Rabbit r1 Revisited
/Now including seasonal artwork.
You might remember the fuss last year when the Rabbit R1 went to market missing lots of features. I bought one, egged on by a good review that turned out to be a tad optimistic. It still doesn’t do lots of the things that were promised, but I don’t really care. I always regarded the “Large Action Model” stuff as a bit far fetched. The idea that a device could ever infer from a web site exactly what to do struck me as very unlikely, and I thought that the idea of letting something loose with all the passwords and authentication it would need to be able to act on my behalf would be a deeply silly thing to do.

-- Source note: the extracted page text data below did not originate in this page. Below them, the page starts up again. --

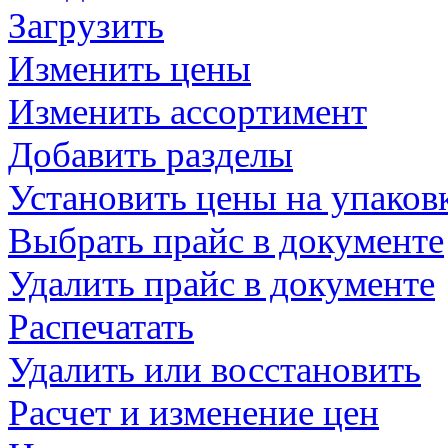
Загрузить
Изменить цены
Изменить ассортимент
Добавить разделы
Установить цены на упаков
Выбрать прайс в документе
Удалить прайс в документе
Распечатать
Удалить или восстановить
Расчет и изменение цен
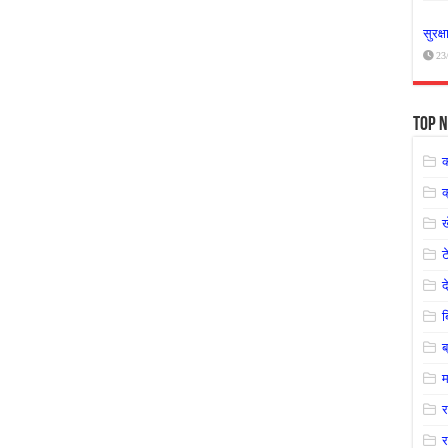
सुरक्
23
Top N
क
ट
द
ब
म
र
र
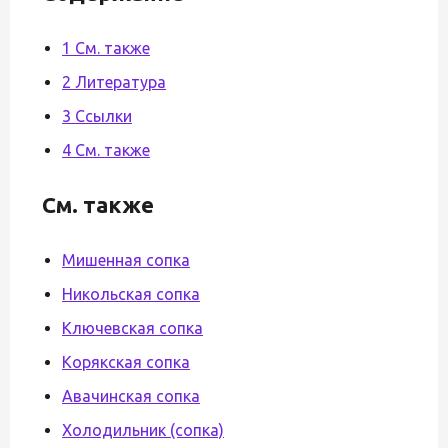
1 См. также
2 Литература
3 Ссылки
4 См. также
См. также
Мишенная сопка
Никольская сопка
Ключевская сопка
Корякская сопка
Авачинская сопка
Холодильник (сопка)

But I liked the colour and the form factor. And it has neat tricks. It answers questions well and I really like the “Magic Camera” which you can use to get an interesting twist on shots that you take.

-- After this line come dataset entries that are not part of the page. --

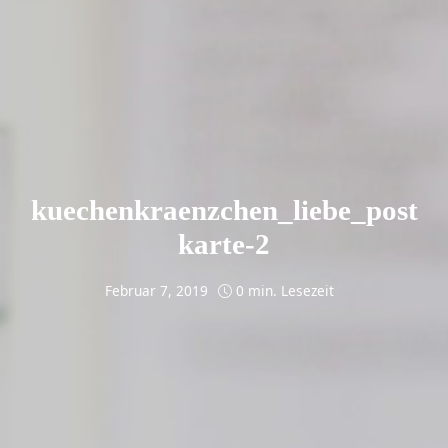
kuechenkraenzchen_liebe_post
karte-2
Februar 7, 2019
0 min. Lesezeit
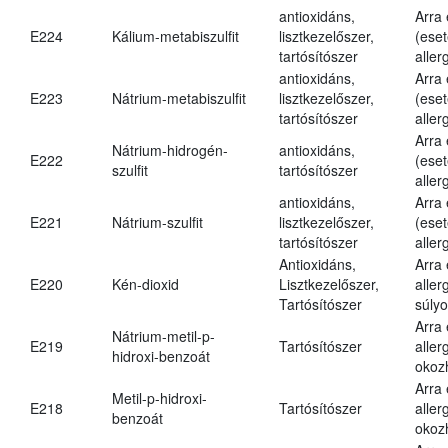
antioxidáns,
Arra
E224
Kálium-metabiszulfit
lisztkezelőszer,
(eset
tartósítószer
aller
antioxidáns,
Arra
E223
Nátrium-metabiszulfit
lisztkezelőszer,
(eset
tartósítószer
aller
Arra
Nátrium-hidrogén-
antioxidáns,
E222
(eset
szulfit
tartósítószer
aller
antioxidáns,
Arra
E221
Nátrium-szulfit
lisztkezelőszer,
(eset
tartósítószer
aller
Antioxidáns,
Arra
E220
Kén-dioxid
Lisztkezelőszer,
aller
Tartósítószer
súlyo
Arra
Nátrium-metil-p-
E219
Tartósítószer
aller
hidroxi-benzoát
okoz
Arra
Metil-p-hidroxi-
E218
Tartósítószer
aller
benzoát
okoz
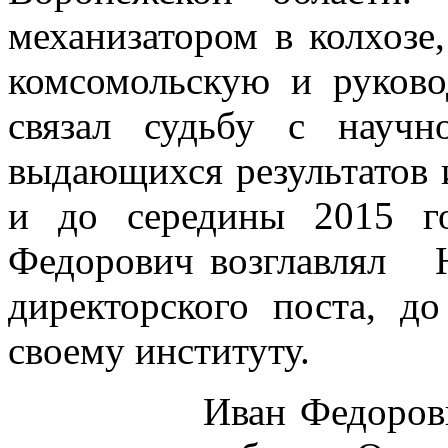
механизатором в колхозе
комсомольскую и руков
связал судьбу с научн
выдающихся результатов и
и до середины 2015 г
Федорович возглавлял
директорского поста, д
своему институту.
Иван Федорович вн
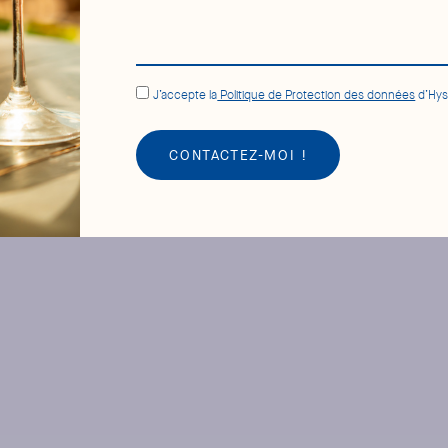
J’accepte la
Politique de Protection des données
d’Hys
CONTACTEZ-MOI !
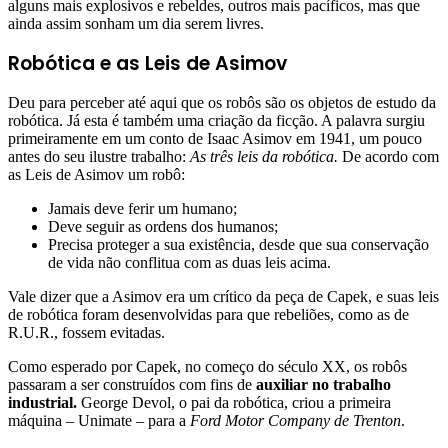
alguns mais explosivos e rebeldes, outros mais pacíficos, mas que
ainda assim sonham um dia serem livres.
Robótica e as Leis de Asimov
Deu para perceber até aqui que os robôs são os objetos de estudo da
robótica. Já esta é também uma criação da ficção. A palavra surgiu
primeiramente em um conto de Isaac Asimov em 1941, um pouco
antes do seu ilustre trabalho:
As três leis da robótica.
De acordo com
as Leis de Asimov um robô:
Jamais deve ferir um humano;
Deve seguir as ordens dos humanos;
Precisa proteger a sua existência, desde que sua conservação
de vida não conflitua com as duas leis acima.
Vale dizer que a Asimov era um crítico da peça de Capek, e suas leis
de robótica foram desenvolvidas para que rebeliões, como as de
R.U.R., fossem evitadas.
Como esperado por Capek, no começo do século XX, os robôs
passaram a ser construídos com fins de
auxiliar no trabalho
industrial.
George Devol, o pai da robótica, criou a primeira
máquina – Unimate – para a
Ford Motor Company de Trenton
.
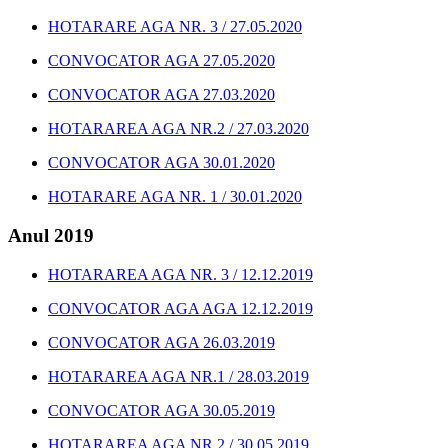
HOTARARE AGA NR. 3 / 27.05.2020
CONVOCATOR AGA 27.05.2020
CONVOCATOR AGA 27.03.2020
HOTARAREA AGA NR.2 / 27.03.2020
CONVOCATOR AGA 30.01.2020
HOTARARE AGA NR. 1 / 30.01.2020
Anul 2019
HOTARAREA AGA NR. 3 / 12.12.2019
CONVOCATOR AGA AGA 12.12.2019
CONVOCATOR AGA 26.03.2019
HOTARAREA AGA NR.1 / 28.03.2019
CONVOCATOR AGA 30.05.2019
HOTARAREA AGA NR.2 / 30.05.2019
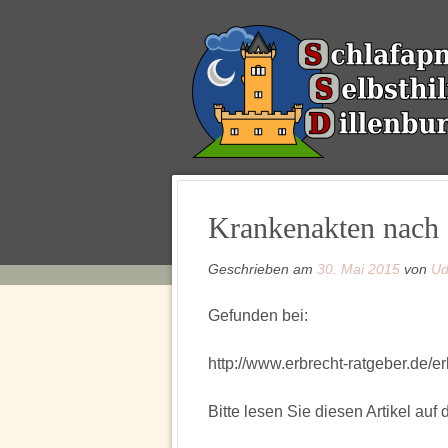
Krankenakten nach
Geschrieben am
30. Mai 2015
von
Ud
Gefunden bei:
http://www.erbrecht-ratgeber.de/e
Bitte lesen Sie diesen Artikel auf 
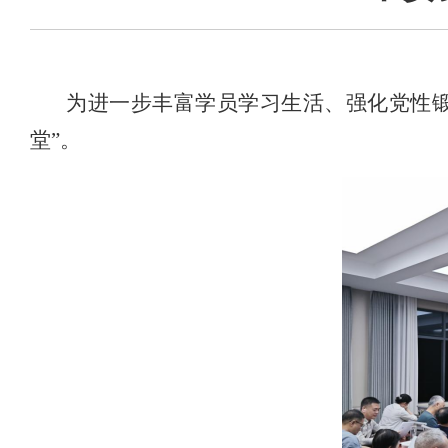
为进一步丰富学员学习生活、强化党性
堂”。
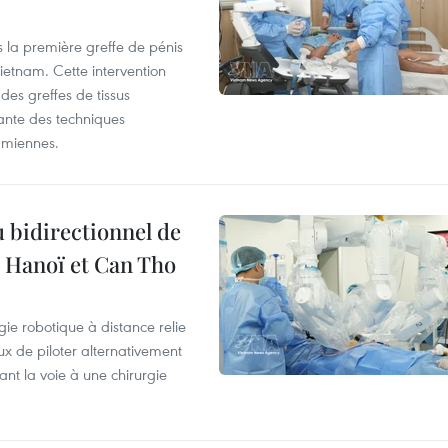
s la première greffe de pénis
etnam. Cette intervention
es greffes de tissus
ante des techniques
amiennes.
 bidirectionnel de
e Hanoï et Can Tho
ie robotique à distance relie
x de piloter alternativement
ant la voie à une chirurgie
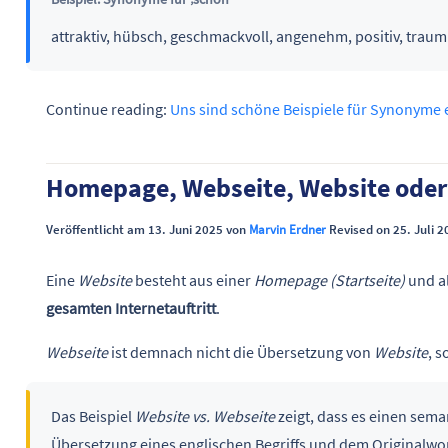
attraktiv, hübsch, geschmackvoll, angenehm, positiv, traum
Continue reading:
Uns sind schöne Beispiele für Synonyme 
Homepage, Webseite, Website ode
Veröffentlicht am 13. Juni 2025 von
Marvin Erdner
Revised on 25. Juli 2
Eine
Website
besteht aus einer
Homepage (Startseite)
und a
gesamten Internetauftritt
.
Webseite
ist demnach nicht die Übersetzung von
Website
, 
Das Beispiel
Website vs. Webseite
zeigt, dass es einen sem
Übersetzung eines englischen Begriffs und dem Originalwor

This is what it thinks the cable release device looks like inisde…
If there is a prize for software development teams (and there hardly ever is) I’d give a special award to the folks behind the Rabbit R1. They were set an impossible goal at the start but they’ve kept plugging away adding loads of features and fixed lots of things:
The user interface now makes a lot more sense.

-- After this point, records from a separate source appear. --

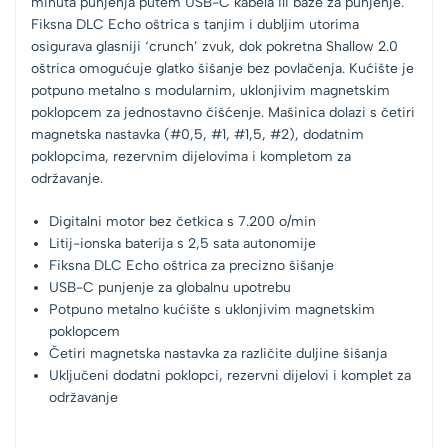
minuta punjenja putem USB-C kabela ili baze za punjenje.
Fiksna DLC Echo oštrica s tanjim i dubljim utorima
osigurava glasniji ‘crunch’ zvuk, dok pokretna Shallow 2.0
oštrica omogućuje glatko šišanje bez povlačenja. Kućište je
potpuno metalno s modularnim, uklonjivim magnetskim
poklopcem za jednostavno čišćenje. Mašinica dolazi s četiri
magnetska nastavka (#0,5, #1, #1,5, #2), dodatnim
poklopcima, rezervnim dijelovima i kompletom za
održavanje.
Digitalni motor bez četkica s 7.200 o/min
Litij-ionska baterija s 2,5 sata autonomije
Fiksna DLC Echo oštrica za precizno šišanje
USB-C punjenje za globalnu upotrebu
Potpuno metalno kućište s uklonjivim magnetskim
poklopcem
Četiri magnetska nastavka za različite duljine šišanja
Uključeni dodatni poklopci, rezervni dijelovi i komplet za
održavanje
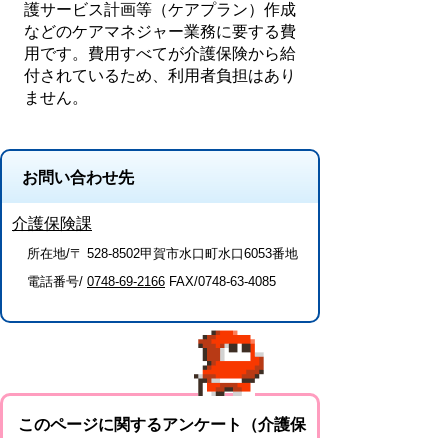
護サービス計画等（ケアプラン）作成
などのケアマネジャー業務に要する費
用です。費用すべてが介護保険から給
付されているため、利用者負担はあり
ません。
お問い合わせ先
介護保険課
所在地/〒 528-8502甲賀市水口町水口6053番地
電話番号/
0748-69-2166
FAX/0748-63-4085
このページに関するアンケート（介護保
険課）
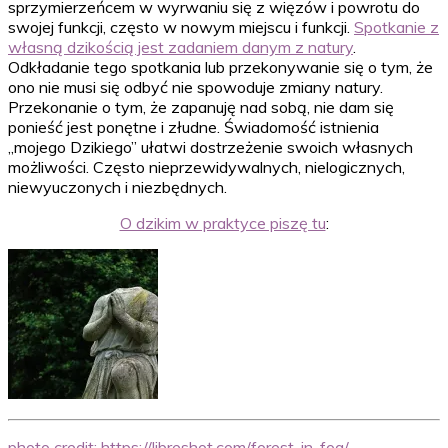
sprzymierzeńcem w wyrwaniu się z więzów i powrotu do
swojej funkcji, często w nowym miejscu i funkcji.
Spotkanie z
własną dzikością jest zadaniem danym z natury
.
Odkładanie tego spotkania lub przekonywanie się o tym, że
ono nie musi się odbyć nie spowoduje zmiany natury.
Przekonanie o tym, że zapanuję nad sobą, nie dam się
ponieść jest ponętne i złudne. Świadomość istnienia
„mojego Dzikiego” ułatwi dostrzeżenie swoich własnych
możliwości. Często nieprzewidywalnych, nielogicznych,
niewyuczonych i niezbędnych.
O dzikim w praktyce piszę tu
:
photo credit: https://libreshot.com/forest-in-fog/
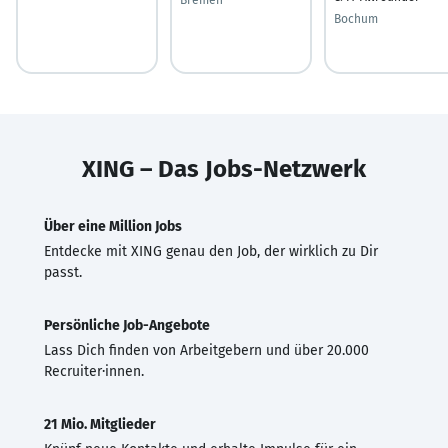
Bochum
XING – Das Jobs-Netzwerk
Über eine Million Jobs
Entdecke mit XING genau den Job, der wirklich zu Dir
passt.
Persönliche Job-Angebote
Lass Dich finden von Arbeitgebern und über 20.000
Recruiter·innen.
21 Mio. Mitglieder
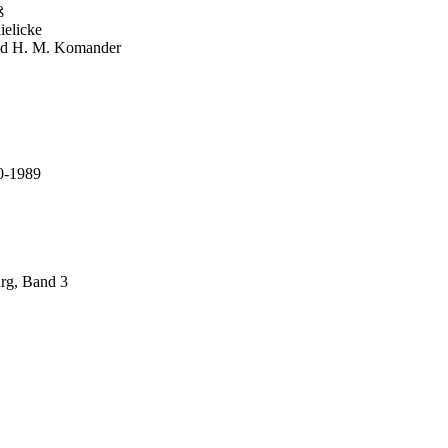
ß
ielicke
ild H. M. Komander
0-1989
urg, Band 3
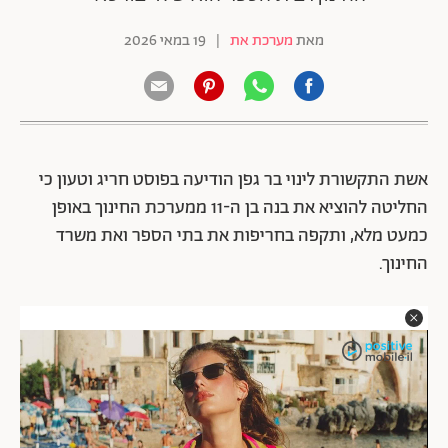
מאת
מערכת את
|
19 במאי 2026
אשת התקשורת
לינוי בר גפן
הודיעה בפוסט חריג וטעון כי
החליטה להוציא את בנה בן ה-11 ממערכת החינוך באופן
כמעט מלא, ותקפה בחריפות את בתי הספר ואת משרד
החינוך.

The battery life is OK. You can get through a day as long as you don’t get carried away.
You can view your pictures on the device. Say “Show me my pictures” and you get to see all your recent shots.
The Large Action Model is still mostly a work of science fiction, and I really wouldn’t trust it with anything important, but you can have fun playing with it and sort-of-automating interactions with the web.
You can change how the user interface looks and the voice it uses. This is huge fun.
There is now multi-language support.
Interactions with your rabbit earn you carrots you can spend in an “r-cade” where you can pick up costumes and add-ons.
I like having the Rabbit with me and especially like taking pictures with the camera. People enjoy seeing what the Rabbit thinks they look like (unless it’s an old fisherman when you really aren’t one).
I hope that Rabblt keeps going. I’d even be happy to pay a monthly subscription to retain access to the things it does. Lots of things have AI baked into them alongside everything else, but I much prefer having a device that just does this one thing. And I still like the colour.